The remuneration of directors and members of the executive committee was as set forth in the table below.
| | | | | | | | | | | | | | | | | | | | | | | | | | | | | | | | | | | |
| 06/30/2022 | | 06/30/2023 |
(amounts in thousands of euros) | Salary / fees | | Retirement benefits | | Share based payments | | Salary / fees | | Retirement benefits | | Share based payments |
Executive officers / VP and qualified person | 630 | | | 110 | | | 222 | | | 875 | | | 11 | | | 136 | |
Executive committee | 993 | | | 61 | | | 20 | | | 368 | | | 8 | | | (169) | |
Board of directors | 193 | | | | | | | 156 | | | — | | | — | |
Total | 1,816 | | | 171 | | | 242 | | | 1,399 | | | 19 | | | (33) | |
On June 23, 2023 following the merger, a new governance structure was implemented, with Didier Hoch as Chairman of the Board of Directors, Gil Beyen as Vice Chairman, Thibaut du Fayet as Chief Executive Officer and two Deputy General Managers (Jérôme Bailly and Eric Soyer) and members of the Board of Directors and members of the executive committee.
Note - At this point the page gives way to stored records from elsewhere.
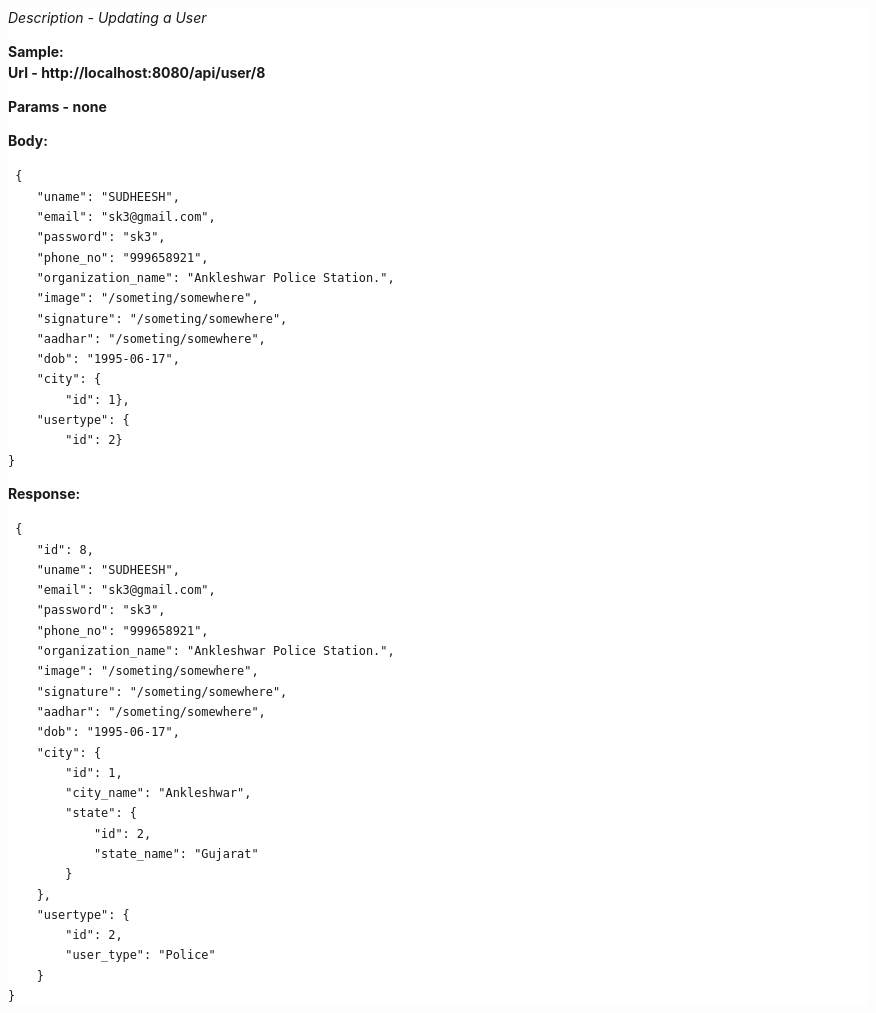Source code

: *Description - Updating a User*  


**Sample:**  
__Url - http://localhost:8080/api/user/8__

__Params - none__  

__Body:__

```
 {
    "uname": "SUDHEESH",
    "email": "sk3@gmail.com",
    "password": "sk3",
    "phone_no": "999658921",
    "organization_name": "Ankleshwar Police Station.",
    "image": "/someting/somewhere",
    "signature": "/someting/somewhere",
    "aadhar": "/someting/somewhere",
    "dob": "1995-06-17",
    "city": {
        "id": 1},
    "usertype": {
        "id": 2}
}
```
__Response:__

```
 {
    "id": 8,
    "uname": "SUDHEESH",
    "email": "sk3@gmail.com",
    "password": "sk3",
    "phone_no": "999658921",
    "organization_name": "Ankleshwar Police Station.",
    "image": "/someting/somewhere",
    "signature": "/someting/somewhere",
    "aadhar": "/someting/somewhere",
    "dob": "1995-06-17",
    "city": {
        "id": 1,
        "city_name": "Ankleshwar",
        "state": {
            "id": 2,
            "state_name": "Gujarat"
        }
    },
    "usertype": {
        "id": 2,
        "user_type": "Police"
    }
}
```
On June 23, 2023, the Board of Directors authorized the agreements and commitments listed below and covered by Articles L. 225-38 et seq. of the French Commercial Code in favor of Mr. Thibaut du Fayet, the Company's Chief Executive Officer:
•Severance pay equal to twelve times the average monthly remuneration received during the twelve months preceding the revocation decision or the expiry of the term of office, subject to performance conditions;
•Additional retirement agreement: the contributions financing the additional retirement agreement with defined contributions would be entirely assumed by the Company;
•Health insurance: the Company will pay 60% of the total monthly contribution to the health insurance scheme, in accordance with the established agreement;
•Death, disability and incapacity coverage:
•General scheme: the Company will pay 60% of contributions to the general employee benefits scheme.
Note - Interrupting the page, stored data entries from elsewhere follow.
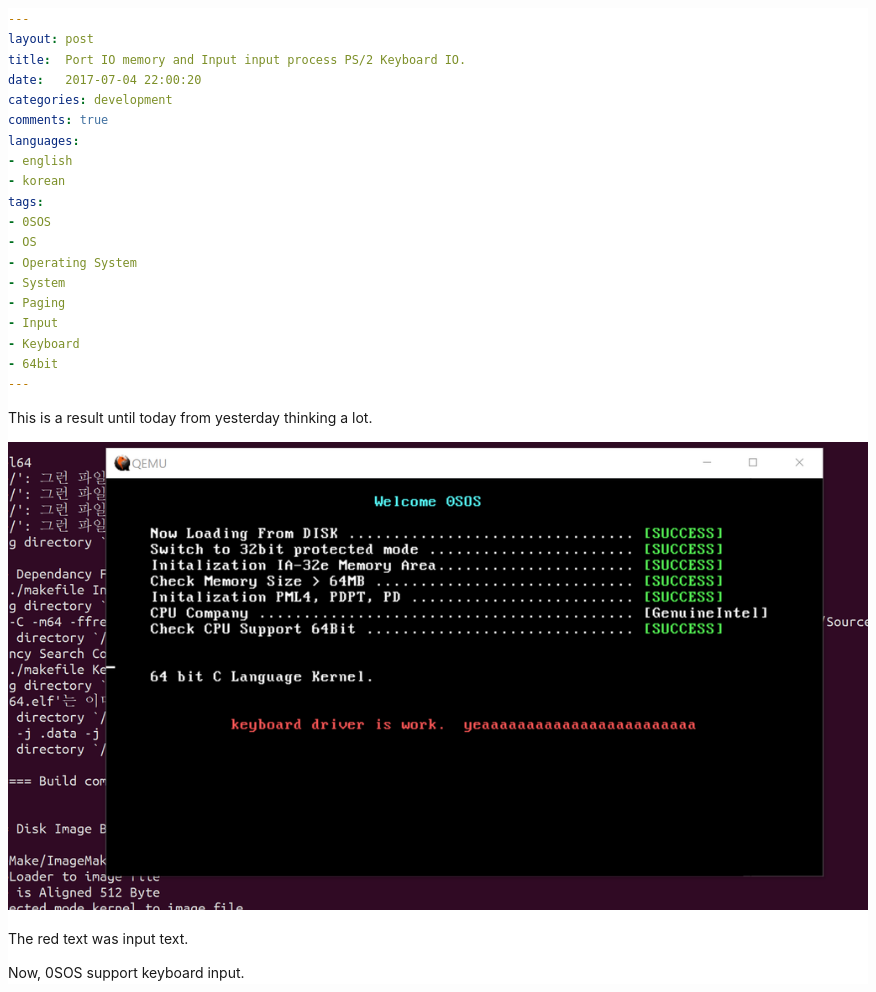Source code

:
 ```yaml
---
layout: post
title:  Port IO memory and Input input process PS/2 Keyboard IO.
date:   2017-07-04 22:00:20        
categories: development
comments: true
languages:
- english
- korean
tags:
- 0SOS
- OS
- Operating System
- System
- Paging
- Input
- Keyboard
- 64bit
---        
```


This is a result until today from yesterday thinking a lot.

![Keyboard Input](/uploads/2017-07-04/OS/Keyboard.png)

The red text was input text.

Now, 0SOS support keyboard input.
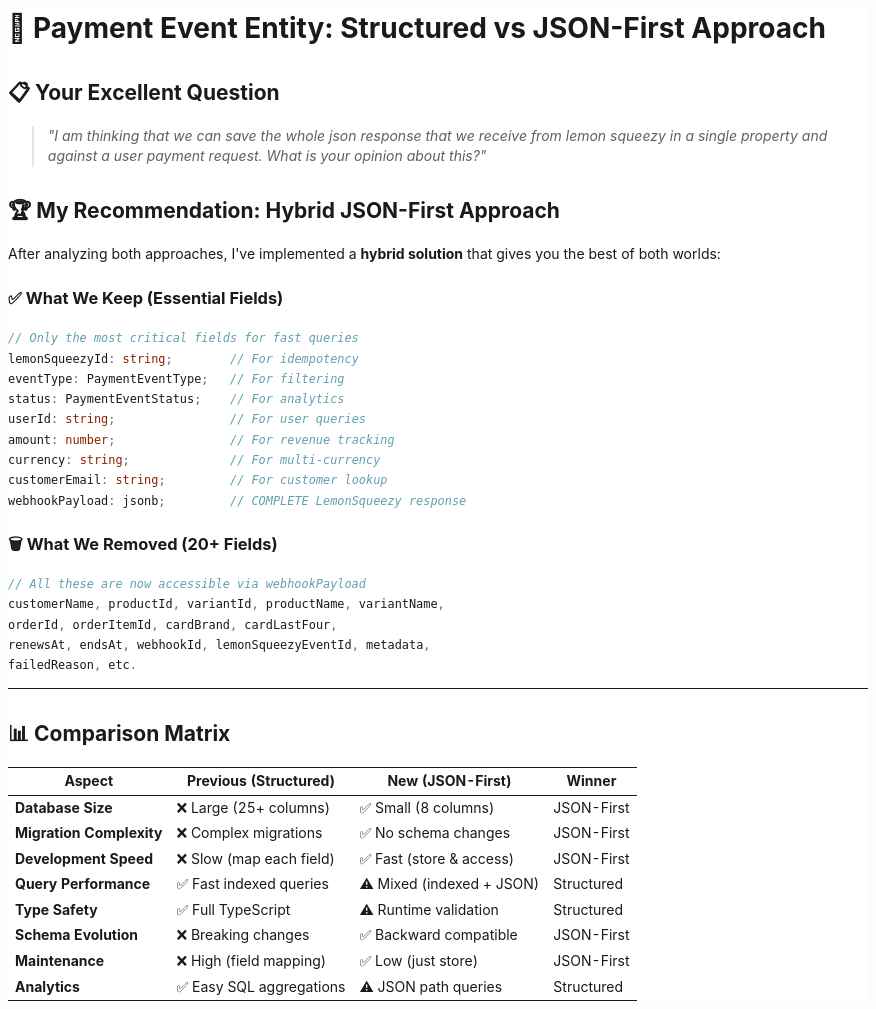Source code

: # 🎯 Payment Event Entity: Structured vs JSON-First Approach

## 📋 **Your Excellent Question**
> *"I am thinking that we can save the whole json response that we receive from lemon squeezy in a single property and against a user payment request. What is your opinion about this?"*

## 🏆 **My Recommendation: Hybrid JSON-First Approach**

After analyzing both approaches, I've implemented a **hybrid solution** that gives you the best of both worlds:

### ✅ **What We Keep (Essential Fields)**
```typescript
// Only the most critical fields for fast queries
lemonSqueezyId: string;        // For idempotency
eventType: PaymentEventType;   // For filtering  
status: PaymentEventStatus;    // For analytics
userId: string;                // For user queries
amount: number;                // For revenue tracking
currency: string;              // For multi-currency
customerEmail: string;         // For customer lookup
webhookPayload: jsonb;         // COMPLETE LemonSqueezy response
```

### 🗑️ **What We Removed (20+ Fields)**
```typescript
// All these are now accessible via webhookPayload
customerName, productId, variantId, productName, variantName,
orderId, orderItemId, cardBrand, cardLastFour, 
renewsAt, endsAt, webhookId, lemonSqueezyEventId, metadata,
failedReason, etc.
```

---

## 📊 **Comparison Matrix**

| **Aspect** | **Previous (Structured)** | **New (JSON-First)** | **Winner** |
|-----------|--------------------------|---------------------|-----------|
| **Database Size** | ❌ Large (25+ columns) | ✅ Small (8 columns) | JSON-First |
| **Migration Complexity** | ❌ Complex migrations | ✅ No schema changes | JSON-First |
| **Development Speed** | ❌ Slow (map each field) | ✅ Fast (store & access) | JSON-First |
| **Query Performance** | ✅ Fast indexed queries | ⚠️ Mixed (indexed + JSON) | Structured |
| **Type Safety** | ✅ Full TypeScript | ⚠️ Runtime validation | Structured |
| **Schema Evolution** | ❌ Breaking changes | ✅ Backward compatible | JSON-First |
| **Maintenance** | ❌ High (field mapping) | ✅ Low (just store) | JSON-First |
| **Analytics** | ✅ Easy SQL aggregations | ⚠️ JSON path queries | Structured |
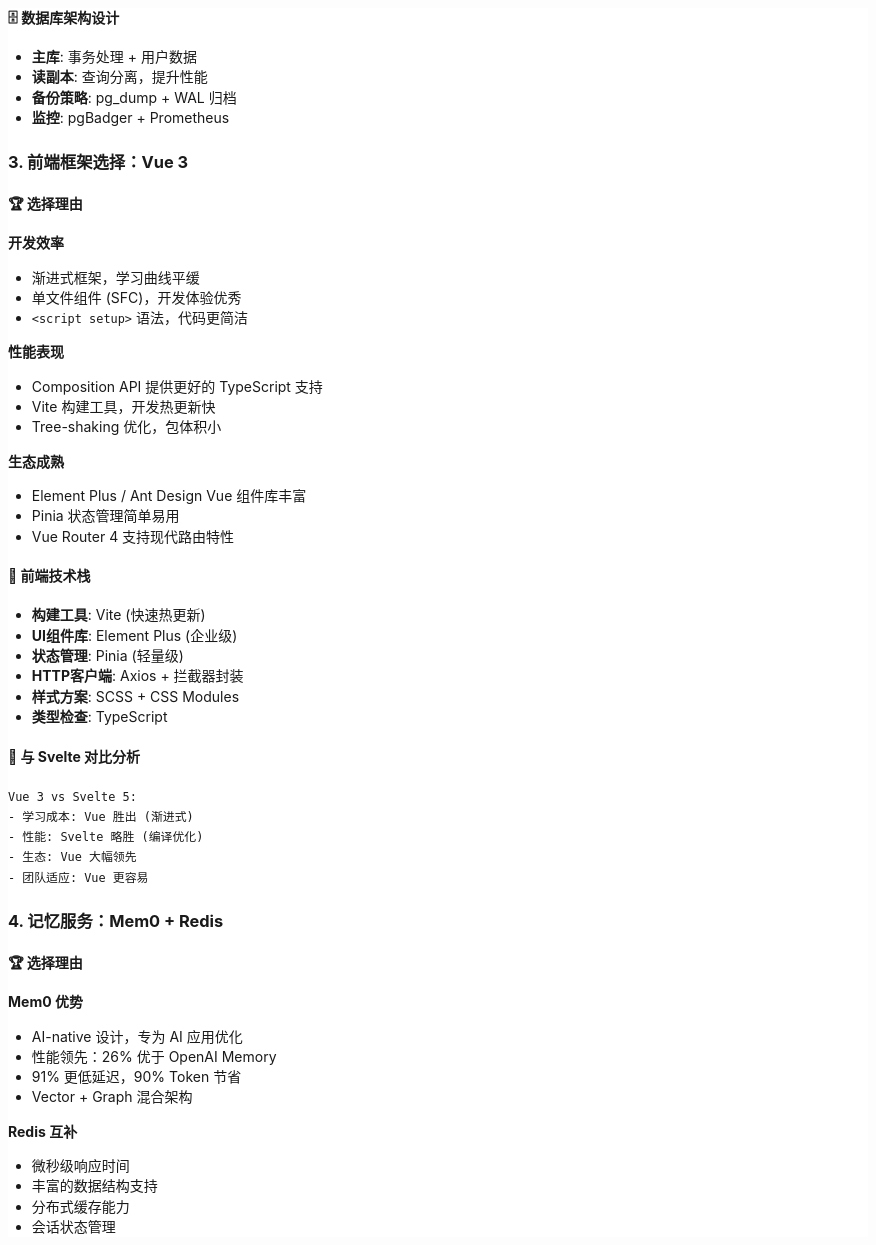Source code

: #### 🗄 数据库架构设计
- **主库**: 事务处理 + 用户数据
- **读副本**: 查询分离，提升性能
- **备份策略**: pg_dump + WAL 归档
- **监控**: pgBadger + Prometheus

### 3. 前端框架选择：Vue 3

#### 🏆 选择理由

**开发效率**
- 渐进式框架，学习曲线平缓
- 单文件组件 (SFC)，开发体验优秀
- `<script setup>` 语法，代码更简洁

**性能表现**
- Composition API 提供更好的 TypeScript 支持
- Vite 构建工具，开发热更新快
- Tree-shaking 优化，包体积小

**生态成熟**
- Element Plus / Ant Design Vue 组件库丰富
- Pinia 状态管理简单易用
- Vue Router 4 支持现代路由特性

#### 🎨 前端技术栈
- **构建工具**: Vite (快速热更新)
- **UI组件库**: Element Plus (企业级)
- **状态管理**: Pinia (轻量级)
- **HTTP客户端**: Axios + 拦截器封装
- **样式方案**: SCSS + CSS Modules
- **类型检查**: TypeScript

#### 🔄 与 Svelte 对比分析
```
Vue 3 vs Svelte 5:
- 学习成本: Vue 胜出 (渐进式)
- 性能: Svelte 略胜 (编译优化)
- 生态: Vue 大幅领先
- 团队适应: Vue 更容易
```

### 4. 记忆服务：Mem0 + Redis

#### 🏆 选择理由

**Mem0 优势**
- AI-native 设计，专为 AI 应用优化
- 性能领先：26% 优于 OpenAI Memory
- 91% 更低延迟，90% Token 节省
- Vector + Graph 混合架构

**Redis 互补**
- 微秒级响应时间
- 丰富的数据结构支持
- 分布式缓存能力
- 会话状态管理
•Supplementary retirement plan: 50% of the contributions to the supplementary retirement plan will be paid by the Company.
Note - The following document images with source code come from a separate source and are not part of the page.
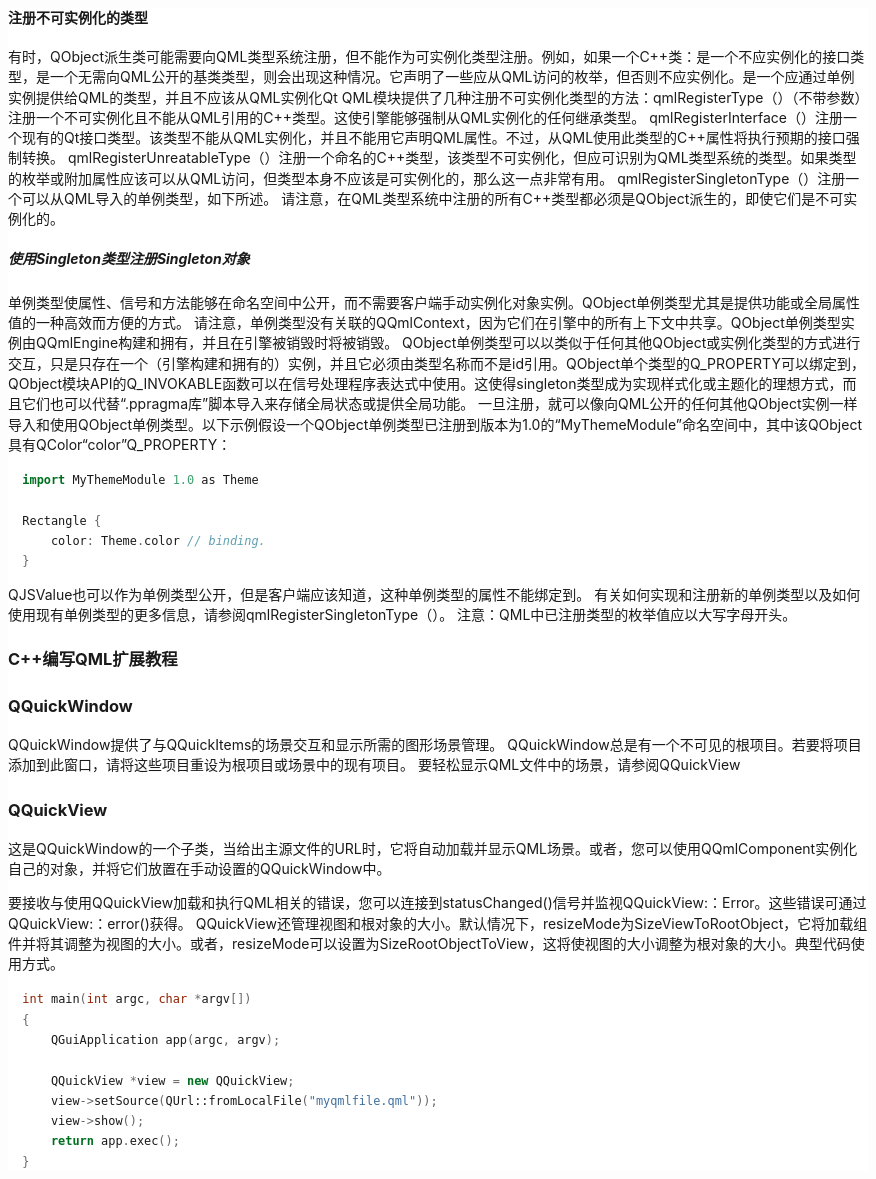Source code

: #### 注册不可实例化的类型

有时，QObject派生类可能需要向QML类型系统注册，但不能作为可实例化类型注册。例如，如果一个C++类：是一个不应实例化的接口类型，是一个无需向QML公开的基类类型，则会出现这种情况。它声明了一些应从QML访问的枚举，但否则不应实例化。是一个应通过单例实例提供给QML的类型，并且不应该从QML实例化Qt QML模块提供了几种注册不可实例化类型的方法：qmlRegisterType（）（不带参数）注册一个不可实例化且不能从QML引用的C++类型。这使引擎能够强制从QML实例化的任何继承类型。
qmlRegisterInterface（）注册一个现有的Qt接口类型。该类型不能从QML实例化，并且不能用它声明QML属性。不过，从QML使用此类型的C++属性将执行预期的接口强制转换。
qmlRegisterUnreatableType（）注册一个命名的C++类型，该类型不可实例化，但应可识别为QML类型系统的类型。如果类型的枚举或附加属性应该可以从QML访问，但类型本身不应该是可实例化的，那么这一点非常有用。
qmlRegisterSingletonType（）注册一个可以从QML导入的单例类型，如下所述。
请注意，在QML类型系统中注册的所有C++类型都必须是QObject派生的，即使它们是不可实例化的。

##### 使用Singleton类型注册Singleton对象

单例类型使属性、信号和方法能够在命名空间中公开，而不需要客户端手动实例化对象实例。QObject单例类型尤其是提供功能或全局属性值的一种高效而方便的方式。
请注意，单例类型没有关联的QQmlContext，因为它们在引擎中的所有上下文中共享。QObject单例类型实例由QQmlEngine构建和拥有，并且在引擎被销毁时将被销毁。
QObject单例类型可以以类似于任何其他QObject或实例化类型的方式进行交互，只是只存在一个（引擎构建和拥有的）实例，并且它必须由类型名称而不是id引用。QObject单个类型的Q_PROPERTY可以绑定到，QObject模块API的Q_INVOKABLE函数可以在信号处理程序表达式中使用。这使得singleton类型成为实现样式化或主题化的理想方式，而且它们也可以代替“.ppragma库”脚本导入来存储全局状态或提供全局功能。
一旦注册，就可以像向QML公开的任何其他QObject实例一样导入和使用QObject单例类型。以下示例假设一个QObject单例类型已注册到版本为1.0的“MyThemeModule”命名空间中，其中该QObject具有QColor“color”Q_PROPERTY：

```c++
  import MyThemeModule 1.0 as Theme

  Rectangle {
      color: Theme.color // binding.
  }
```

QJSValue也可以作为单例类型公开，但是客户端应该知道，这种单例类型的属性不能绑定到。
有关如何实现和注册新的单例类型以及如何使用现有单例类型的更多信息，请参阅qmlRegisterSingletonType（）。
注意：QML中已注册类型的枚举值应以大写字母开头。

### C++编写QML扩展教程



### QQuickWindow

QQuickWindow提供了与QQuickItems的场景交互和显示所需的图形场景管理。
QQuickWindow总是有一个不可见的根项目。若要将项目添加到此窗口，请将这些项目重设为根项目或场景中的现有项目。
要轻松显示QML文件中的场景，请参阅QQuickView

### QQuickView

这是QQuickWindow的一个子类，当给出主源文件的URL时，它将自动加载并显示QML场景。或者，您可以使用QQmlComponent实例化自己的对象，并将它们放置在手动设置的QQuickWindow中。

要接收与使用QQuickView加载和执行QML相关的错误，您可以连接到statusChanged()信号并监视QQuickView:：Error。这些错误可通过QQuickView:：error()获得。
QQuickView还管理视图和根对象的大小。默认情况下，resizeMode为SizeViewToRootObject，它将加载组件并将其调整为视图的大小。或者，resizeMode可以设置为SizeRootObjectToView，这将使视图的大小调整为根对象的大小。典型代码使用方式。

```c++
  int main(int argc, char *argv[])
  {
      QGuiApplication app(argc, argv);

      QQuickView *view = new QQuickView;
      view->setSource(QUrl::fromLocalFile("myqmlfile.qml"));
      view->show();
      return app.exec();
  }
```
•Additional provident fund: contributions to finance the supplementary benefit plan will be fully paid by the Company.
As a result of a termination or change of duties,the Chief Executive Officer and the two Deputy General Managers, could receive a compensation equal to their remuneration during the last 12 months, as well as non-competition indemnities of up to 18 months salary.
The Company has no other related parties.
7. OFF-BALANCE SHEET COMMITMENTS
Collaborative arrangements
Agreement with SQZ Biotechnologies
On June 24, 2019, the Company entered into a collaboration agreement with SQZ Biotechnologies, a cell therapy company developing novel treatments in multiple therapeutic areas, to advance novel red blood cell-based therapeutics for immune modulation. Under the terms of the agreement, the Company has granted to SQZ Biotechnologies an exclusive worldwide license to develop antigen specific immune modulating therapies employing red blood cell-based approaches. Combining SQZ Biotechnologies’ proprietary and versatile cell engineering platform with the intellectual property of the Company related to red blood cell-based therapeutics is intended to allow for the rapid development of a broad pipeline of novel immunomodulatory products addressing multiple indications.
The agreement provides for:
•An upfront payment of $1 million, equivalent to €0.9 million when recognized in 2019;
•Potential development, regulatory and commercial milestone payments up to $56 million for the first product successfully developed by SQZ Biotechnologies under this agreement;
•The Company could also receive progressive royalties based on future sales.
Lease agreements
Sublease in the United-States
In July 2019 and June 2021, the Company signed two sublease agreements for its premises located in Cambridge. The sublease in the US ended in January 2023.